> Short exercise:
Rewrite everything in the passage on imitating Christ from "Nay, if we have" down to "with the head?", putting "aptitude" in place of "dexterity".

> Source document:
******

We read of Christ’s nativity: here every Christian is to turn an history into a precept, and read in himself the necessity of a new birth. We find the passion and the crucifixion of Christ for sin: now what can this better suggest to us, than the crucifying sin, the cause of his crucifixion? We read and admire his resurrection from the dead: certainly this might infer in us a spiritual resurrection from the death of sin and the grave, and stench of corruption.
Nay, if we have that Christian dexterity and skill of a proper application of these passages, we shall find a correspondent, homogeneous quality derived from each. We shall die with him, and we shall rise with him: we shall find something in his cross that shall kill our sins; something in his resurrection that shall revive our graces: for if we transfer and place it even upon a natural cause, what is it else, but for the body to sympathize with the head?
The Socinians indeed place the whole business of our redemption upon a bare imitation; and the truth is, to say no more, (if you will admit the expression,) they do indeed make Christ an example, and that in a much more ignominious way than the Jews did. But now though they place the whole redemption wrought by Christ in a bare following and expressing his example, let not us therefore transgress into the other extreme, and totally exclude this imitation; for undoubtedly Christ in all his sufferings left us a pattern, as well as paid a price.

******

> Raw records:
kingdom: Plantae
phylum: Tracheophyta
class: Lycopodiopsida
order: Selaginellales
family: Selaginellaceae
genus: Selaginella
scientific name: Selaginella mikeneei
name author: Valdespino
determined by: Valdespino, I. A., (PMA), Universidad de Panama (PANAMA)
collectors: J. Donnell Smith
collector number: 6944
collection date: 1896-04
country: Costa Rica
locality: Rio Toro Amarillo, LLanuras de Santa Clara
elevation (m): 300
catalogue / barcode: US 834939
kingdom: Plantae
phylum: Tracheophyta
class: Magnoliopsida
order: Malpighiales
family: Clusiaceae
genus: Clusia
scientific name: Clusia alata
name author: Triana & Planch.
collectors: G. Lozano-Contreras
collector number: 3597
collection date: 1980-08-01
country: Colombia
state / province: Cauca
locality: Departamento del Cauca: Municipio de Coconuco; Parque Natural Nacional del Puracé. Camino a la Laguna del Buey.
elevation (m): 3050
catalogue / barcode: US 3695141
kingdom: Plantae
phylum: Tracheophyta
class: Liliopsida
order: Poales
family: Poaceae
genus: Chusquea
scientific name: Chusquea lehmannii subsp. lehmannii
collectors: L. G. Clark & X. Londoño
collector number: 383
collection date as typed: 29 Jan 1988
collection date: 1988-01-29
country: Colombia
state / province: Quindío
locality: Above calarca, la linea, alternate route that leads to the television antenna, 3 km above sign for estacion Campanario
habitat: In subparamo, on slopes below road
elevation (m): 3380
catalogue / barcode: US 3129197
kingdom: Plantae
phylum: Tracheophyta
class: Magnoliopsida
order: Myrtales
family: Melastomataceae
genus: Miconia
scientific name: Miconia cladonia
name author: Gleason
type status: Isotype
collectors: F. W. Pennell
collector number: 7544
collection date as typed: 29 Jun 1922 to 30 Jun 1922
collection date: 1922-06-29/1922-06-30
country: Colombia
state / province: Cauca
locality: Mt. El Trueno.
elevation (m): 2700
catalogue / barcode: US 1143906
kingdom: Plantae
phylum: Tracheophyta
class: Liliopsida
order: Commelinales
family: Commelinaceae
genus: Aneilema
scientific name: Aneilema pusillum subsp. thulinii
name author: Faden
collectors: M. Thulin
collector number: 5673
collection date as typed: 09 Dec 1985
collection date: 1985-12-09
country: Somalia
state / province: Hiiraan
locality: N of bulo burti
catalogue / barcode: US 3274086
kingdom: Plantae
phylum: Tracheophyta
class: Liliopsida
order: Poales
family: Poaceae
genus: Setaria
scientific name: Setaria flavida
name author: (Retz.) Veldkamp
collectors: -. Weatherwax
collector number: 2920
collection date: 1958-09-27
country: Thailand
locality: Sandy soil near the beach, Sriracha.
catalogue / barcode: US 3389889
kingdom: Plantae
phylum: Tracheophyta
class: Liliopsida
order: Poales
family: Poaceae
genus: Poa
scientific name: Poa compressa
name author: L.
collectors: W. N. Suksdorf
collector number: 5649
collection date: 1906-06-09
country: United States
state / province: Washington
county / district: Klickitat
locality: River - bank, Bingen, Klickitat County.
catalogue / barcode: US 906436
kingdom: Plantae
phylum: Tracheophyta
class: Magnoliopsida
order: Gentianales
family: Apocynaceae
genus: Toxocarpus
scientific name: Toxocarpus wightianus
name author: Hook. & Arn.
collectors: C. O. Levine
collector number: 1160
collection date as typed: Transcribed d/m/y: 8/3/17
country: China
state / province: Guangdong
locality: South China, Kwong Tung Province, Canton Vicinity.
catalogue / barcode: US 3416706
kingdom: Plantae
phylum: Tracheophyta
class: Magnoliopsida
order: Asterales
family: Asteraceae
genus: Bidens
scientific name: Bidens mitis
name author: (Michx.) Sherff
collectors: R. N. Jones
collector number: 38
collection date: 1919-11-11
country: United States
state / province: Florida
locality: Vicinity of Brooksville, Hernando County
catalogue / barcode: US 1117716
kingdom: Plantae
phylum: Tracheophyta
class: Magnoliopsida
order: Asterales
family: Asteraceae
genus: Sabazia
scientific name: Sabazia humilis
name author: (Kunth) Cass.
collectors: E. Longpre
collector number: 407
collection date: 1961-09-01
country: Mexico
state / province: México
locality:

******

> Task answer:
Nay, if we have that Christian aptitude and skill of a proper application of these passages, we shall find a correspondent, homogeneous quality derived from each. We shall die with him, and we shall rise with him: we shall find something in his cross that shall kill our sins; something in his resurrection that shall revive our graces: for if we transfer and place it even upon a natural cause, what is it else, but for the body to sympathize with the head?